The Simple Masking Tape Nail Solution That Prevents Plaster Wall From Flaking

Remember all those times you hammered a nail into plaster and ended up with flakes (or chunks) of plaster and dust covering your feet? Why did they never tell you about the simple fix for this? Just use a little piece of masking tape over the spot where you plan to drive your nail. The tape stabilizes the plaster so it doesn't chip, and keeps the dust contained. And it works for using screws and drill bits on plaster as well.

Even if you haven't experienced this personally, you probably know that plaster is troublesome. So much so, in fact, that it's hard to understand why we humans didn't dream up something better, like glopping sticky mud on the walls, or just living outdoors. Plaster cracks when it's settling, delaminates itself from its lath, cracks when delaminating from its lath, develops bubbles and bulges, and sometimes just cracks for no apparent reason. There are instructions everywhere online telling you how to reattach a plaster wall to the, umm, wall — which is surely not how most people imagine spending a weekend. The nail problem might be the worst of all: All you wanted was to hang a picture of your kids, printed on canvas after lovingly applying your phone's impressionism filter. But tapping in a picture hanger causes the plaster to crumble. Some say plaster's so-called "flaws" clue you in to much worse problems hiding within your walls, but the nail problem only reveals that plaster has a mean streak.

Is plaster really that bad for hanging pictures?
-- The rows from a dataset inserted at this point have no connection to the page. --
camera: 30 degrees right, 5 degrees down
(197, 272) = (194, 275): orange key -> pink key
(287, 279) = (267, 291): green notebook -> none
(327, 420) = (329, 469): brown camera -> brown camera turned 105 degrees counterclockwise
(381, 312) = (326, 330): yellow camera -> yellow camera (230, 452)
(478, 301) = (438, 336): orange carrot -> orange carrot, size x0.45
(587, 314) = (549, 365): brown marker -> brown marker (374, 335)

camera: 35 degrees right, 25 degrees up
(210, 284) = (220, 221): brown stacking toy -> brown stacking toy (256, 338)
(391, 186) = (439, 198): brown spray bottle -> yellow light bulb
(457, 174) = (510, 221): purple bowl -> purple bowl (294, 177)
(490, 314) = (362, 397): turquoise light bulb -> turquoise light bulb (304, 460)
But seriously, plaster does have a way of letting you know what's really going on below, and surely it's good to know about any moisture or structural problems. Plaster's habit of flaking around nail holes, on the other hand, has no redeeming uses. But is it really a big deal? Grandparents and people hiding wall safes have been hanging pictures on plaster walls since way before masking tape was a thing, so there are obviously ways to avoid the problem. In the early days of plaster, perhaps the best you could hope for is hanging a bigger picture to cover the damage. This wasn't a sustainable solution, as it could lead to ever-larger wall hangings "My goodness, Gladys, that's quite a large French café poster you have there," someone would eventually say with thinly disguised disapproval. And regardless of your affinity for Belle Époque coffee bar art, covering up the problem won't repair any damage the plaster cracks might have to your home value.
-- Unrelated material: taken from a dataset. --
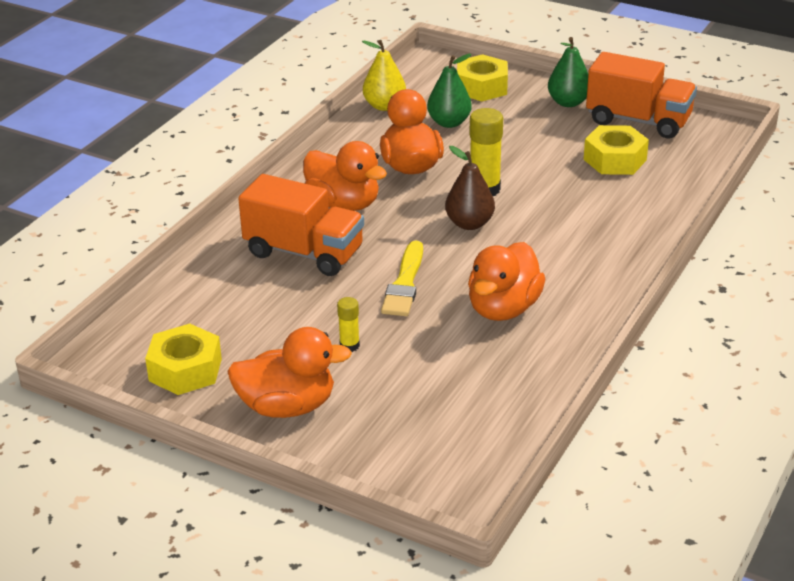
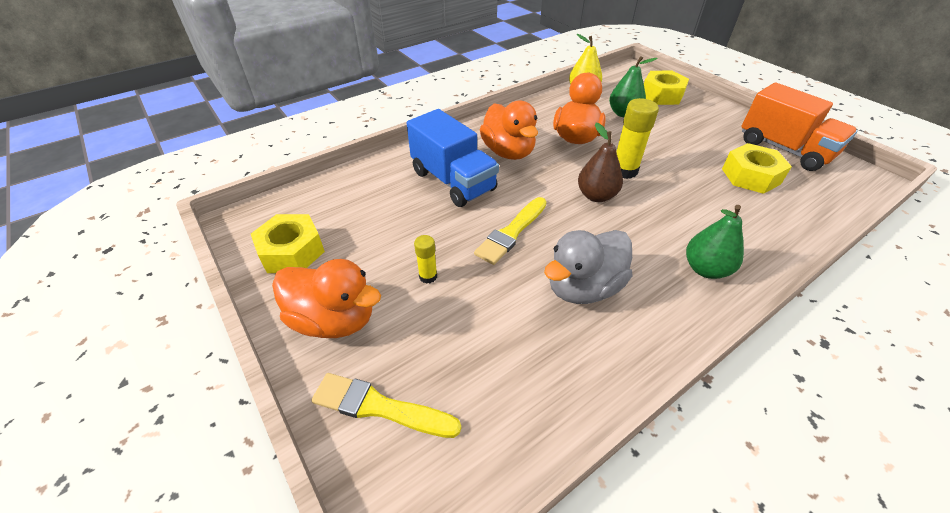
camera: 25 degrees right, 10 degrees up
(304, 252) = (453, 181): orange truck -> blue truck
(384, 446) = (379, 407): none -> yellow brush
(503, 308) = (583, 287): orange duck -> grey duck
(568, 102) = (727, 121): green pear -> green pear (705, 269)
Other solutions did work, mostly, sort of. Drilling pilot holes was an important innovation in putting orderly holes in things, and pilot holes do help reduce chipping when driving nails. You could also minimize crumbling plaster by using hangers like plaster hooks (you might think of them as brass picture hangers), molly bolts, and toggle bolts. All of these work reasonably well, but there is still a chance of flaking and a certainty of getting dust everywhere.

How to make it better with tape

The masking tape trick works better, and works most of the time, to reduce the damage and cleanup when you're nailing or screwing into a plaster wall. And it's about as simple a process as you could dream up. Start by marking where you want your fastener to go. If you're being precise about the placement, use a marker you can see through your masking or painter's tape. Stick a small piece of tape over it, and nail or drill carefully through it. Having as light a hand as possible is the best approach here. Slowly drive in your fastener, as straight as you can. (Some hangers, like those brass plaster hooks, require you to drive the nail in at an angle, and that's fine.) Then, if you like, you can remove the tape... its job is done!

The method is pretty close to perfect, but there's another step you can take for extra insurance, and we've already touched on it. It's a good idea to use a pilot hole whenever you're putting a nail or screw into plaster. Drill an appropriately-sized pilot hole at low speed, directly through the tape. Take care to let the drill do the work. If you push the drill, you may yet manage to chip the plaster, and you will have wasted your tape and your time. The pre-drilling step is an extra bit of insurance to help move you along to the fun parts like choosing photos and filling up that wall safe.